UIC's Broski is Gone. So what now?

by Steve Balkin, Vice President of the Maxwell Street Historic Preservation Coalition, <mar@openair.org> , 9/19/99


UIC's Chancellor David Broski has resigned from his post as Chancellor of the University of Illinois at Chicago (UIC). See "UIC leader quits; may have been shoved out." by Patrice M. Jones, Chicago Tribune, September 10, 1999. Sec. 1, P. 1.

We have no personal animosity towards Dave Broski. He was a product of his environment. He did not create the mess at UIC and it won't go away with his banishment. The problems go deeper. They are part of UIC's institutional culture that was created when the University moved from its Navy Pier Campus in the 1960s into the near West Side to destroy the homes of thousands of Italian, Greek, and Mexican families.

That institutional culture believes UIC is special, like the military. UIC can transcend ordinary morality -- its mission is so important that it can take shortcuts; that it is more important than neighborhoods, local businesses, homes, cultural continuity, poor people's jobs, historic preservation, or even truth. It is entitled to a first priority command over resources. Nothing is more important than UIC's growth and expansion. Even though no research labs are planned, as was claimed in 1994, and that half the South Campus Expansion area is for luxury private condos, this is ignored by UIC's supporters. UIC can do whatever its administrators want.

While it is true that public universities are important, it does not follow that UIC administrators' judgement of their institution's self-importance means they can run roughshod over community opposition to any of their policies. It is possible, after all, for win-win outcomes to occur if creative friendly discussion could take place, where power is balanced rather than one-sided.

The mindset of UIC is and has always been US vs. THEM (the community).

 It was this institutional culture at UIC that caused Broski's downfall. Mayor Richard M. Daley has spoken many times that his Dad, Mayor Richrd J. Daley, considered the creation of the Circle Campus his greatest accomplishment. UIC administrators, hearing that so often, started to believe they were special, invincible, and entitled to their arrogance.

UIC's existence began in turmoil with a huge outpouring of community resentment which made UIC officials feel it is "us against them"; that every community argumentation is going to be confrontational so hard-ball bullying politics becomes administrative strategy. UIC administrators are not elected officials and the University of Illinois Board of Trustees are now appointed. They are not business people who have to meet a bottom line. UIC is a machine of lobbyists and public relations specialists. They have three goals: to maximize control, minimize hassle, and enhance their own prestige. Their strategy is not to enhance prestige the old fashioned way, by earning it and educating working class Chicago students. Their way is to conjure it by such things as merging the medical campus with the Circle Campus in 1982, buying academic stars from the outside rather than generating them inside, reducing affirmative action and the number of minority students, and acquiring resources off the backs of poor minorities in the Maxwell Street area.

Maybe, if the medical campus was still a separate entity and UIC administrators felt some sense of accountability to the surrounding community, the University of Illinois hospital might not be in jeopardy and the protocol for human experiments might have been followed. What happened and is happening to Maxwell Street is a reflection of the human experiments protocol problem.
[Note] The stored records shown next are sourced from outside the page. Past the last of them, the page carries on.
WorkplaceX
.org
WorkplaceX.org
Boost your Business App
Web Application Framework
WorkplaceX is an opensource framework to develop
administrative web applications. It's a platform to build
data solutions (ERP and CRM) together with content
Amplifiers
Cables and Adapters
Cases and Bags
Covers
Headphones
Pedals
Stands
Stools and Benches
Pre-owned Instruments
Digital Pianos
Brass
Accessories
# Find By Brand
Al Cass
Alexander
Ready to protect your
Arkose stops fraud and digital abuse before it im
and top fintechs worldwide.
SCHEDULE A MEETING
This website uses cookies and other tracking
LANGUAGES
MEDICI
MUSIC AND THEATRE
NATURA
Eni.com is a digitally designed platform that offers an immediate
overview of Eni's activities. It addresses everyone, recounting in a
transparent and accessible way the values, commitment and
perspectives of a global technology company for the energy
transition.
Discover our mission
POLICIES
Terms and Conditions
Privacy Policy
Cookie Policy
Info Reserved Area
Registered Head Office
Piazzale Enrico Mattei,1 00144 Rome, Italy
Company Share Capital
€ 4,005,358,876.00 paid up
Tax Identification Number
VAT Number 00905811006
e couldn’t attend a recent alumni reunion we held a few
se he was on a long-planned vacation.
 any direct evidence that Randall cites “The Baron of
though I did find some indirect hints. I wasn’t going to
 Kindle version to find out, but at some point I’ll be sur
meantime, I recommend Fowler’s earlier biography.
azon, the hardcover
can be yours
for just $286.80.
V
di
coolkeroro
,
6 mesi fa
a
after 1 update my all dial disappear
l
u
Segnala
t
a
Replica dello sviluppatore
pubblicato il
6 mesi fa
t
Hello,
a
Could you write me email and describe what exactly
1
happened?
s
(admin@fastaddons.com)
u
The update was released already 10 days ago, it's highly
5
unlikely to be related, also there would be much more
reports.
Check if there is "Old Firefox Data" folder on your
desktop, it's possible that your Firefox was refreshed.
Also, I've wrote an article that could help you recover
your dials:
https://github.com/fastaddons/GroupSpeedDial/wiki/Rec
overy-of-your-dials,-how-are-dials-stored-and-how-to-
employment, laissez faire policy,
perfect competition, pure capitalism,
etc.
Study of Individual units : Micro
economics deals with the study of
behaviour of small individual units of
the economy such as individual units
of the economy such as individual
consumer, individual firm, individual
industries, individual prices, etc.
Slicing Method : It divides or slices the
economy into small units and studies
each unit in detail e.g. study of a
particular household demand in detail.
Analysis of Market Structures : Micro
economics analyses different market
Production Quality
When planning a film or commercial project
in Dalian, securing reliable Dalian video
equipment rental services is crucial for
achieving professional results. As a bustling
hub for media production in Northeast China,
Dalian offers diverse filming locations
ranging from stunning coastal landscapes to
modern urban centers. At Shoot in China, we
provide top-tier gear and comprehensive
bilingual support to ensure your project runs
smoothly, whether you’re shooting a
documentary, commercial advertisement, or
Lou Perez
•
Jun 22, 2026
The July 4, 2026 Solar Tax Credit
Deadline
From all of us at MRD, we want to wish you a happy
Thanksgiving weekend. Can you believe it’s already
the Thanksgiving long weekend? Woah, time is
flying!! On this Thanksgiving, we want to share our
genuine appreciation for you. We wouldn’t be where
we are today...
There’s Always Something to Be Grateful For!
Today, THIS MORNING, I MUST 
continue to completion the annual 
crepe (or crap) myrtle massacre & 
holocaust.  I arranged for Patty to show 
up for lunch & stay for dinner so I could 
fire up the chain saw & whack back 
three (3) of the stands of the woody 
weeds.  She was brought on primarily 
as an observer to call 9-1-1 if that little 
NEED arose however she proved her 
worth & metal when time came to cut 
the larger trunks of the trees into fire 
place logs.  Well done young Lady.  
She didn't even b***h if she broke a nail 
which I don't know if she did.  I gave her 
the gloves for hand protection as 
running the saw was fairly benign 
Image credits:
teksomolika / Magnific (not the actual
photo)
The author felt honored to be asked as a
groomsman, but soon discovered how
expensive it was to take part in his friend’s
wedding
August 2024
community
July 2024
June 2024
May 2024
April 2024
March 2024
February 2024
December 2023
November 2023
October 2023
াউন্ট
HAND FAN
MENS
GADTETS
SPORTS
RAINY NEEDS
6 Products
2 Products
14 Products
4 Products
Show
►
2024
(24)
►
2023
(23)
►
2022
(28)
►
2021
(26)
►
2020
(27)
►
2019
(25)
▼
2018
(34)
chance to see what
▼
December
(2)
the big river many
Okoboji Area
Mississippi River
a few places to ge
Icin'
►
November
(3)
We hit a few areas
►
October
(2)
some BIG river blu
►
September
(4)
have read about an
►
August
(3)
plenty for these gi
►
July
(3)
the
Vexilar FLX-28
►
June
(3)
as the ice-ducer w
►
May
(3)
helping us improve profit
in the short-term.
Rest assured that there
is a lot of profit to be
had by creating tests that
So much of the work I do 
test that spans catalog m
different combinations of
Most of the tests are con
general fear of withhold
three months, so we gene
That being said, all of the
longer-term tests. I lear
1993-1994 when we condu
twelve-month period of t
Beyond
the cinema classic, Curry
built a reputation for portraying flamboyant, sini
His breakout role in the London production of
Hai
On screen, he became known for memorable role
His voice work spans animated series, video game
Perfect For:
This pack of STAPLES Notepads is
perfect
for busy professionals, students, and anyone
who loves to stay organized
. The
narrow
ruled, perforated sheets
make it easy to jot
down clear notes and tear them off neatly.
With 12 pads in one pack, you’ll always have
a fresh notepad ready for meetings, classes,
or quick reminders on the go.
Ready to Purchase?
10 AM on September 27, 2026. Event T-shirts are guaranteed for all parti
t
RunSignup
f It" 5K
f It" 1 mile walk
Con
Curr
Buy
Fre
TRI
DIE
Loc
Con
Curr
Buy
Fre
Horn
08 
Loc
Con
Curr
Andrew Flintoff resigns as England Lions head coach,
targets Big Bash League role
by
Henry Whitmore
When you don't fully inform people of their participation in human experiments, you are acting unethically, claiming you are doing something in someone's own voluntary and best interests when that may not be the case at all. You are tricking someone into doing something that could be harmful. That trickery is what UIC has been doing on Maxwell Street: destroying a community while claiming to "save it" and claiming real estate development is the same as community development.

UIC has been buying old buildings, kicking out rent paying tenants and then letting the buildings sit vacant, dirty, and in disrepair. UIC then goes to the State legislature and City Hall to get the power of Eminent Domain and TIF subsidies to clear off this "blighted" area, blaming the minorities who live and shop in the area as filthy people. UIC wanted the land where Maxwell Street's St. Francis of Assisi Church sits. So UIC made a deal with the archdiocese for the archdiocese to kick out parishioners, tear down the Church, and convey the vacant land to UIC. All the while, UIC says, "it's not us; it's the archdiocese that is doing this."

The near West Side Side is one of hottest real estate markets in the city. Development in the Maxwell Street neighborhood would have occurred years ago and the City's tax based increased, had not UIC gotten political and legal control of the area.

Maybe, Mayor Daley would less likely be contemplating a property tax increase, if Maxwell Street's properties were not taken off the tax roles for so long. Development would have occurred through the private sector and real estate markets, gradually and with the recycling of historic buildings. Local businesses who could adjust to changing market conditions would survive. That is the American way. But UIC administrators are totalitarian. They think of themselves as a powerful, though alien, force and therefore act that way. What could be more alien in behavior that forcing people from their own land and tricking people into having experiments performed on them?

Only if Governor Ryan, the State Legislature, and Mayor Daley encourage UIC to change its institutional culture, can we expect improvement and good outcomes for UIC, the City, and the surrounding communities.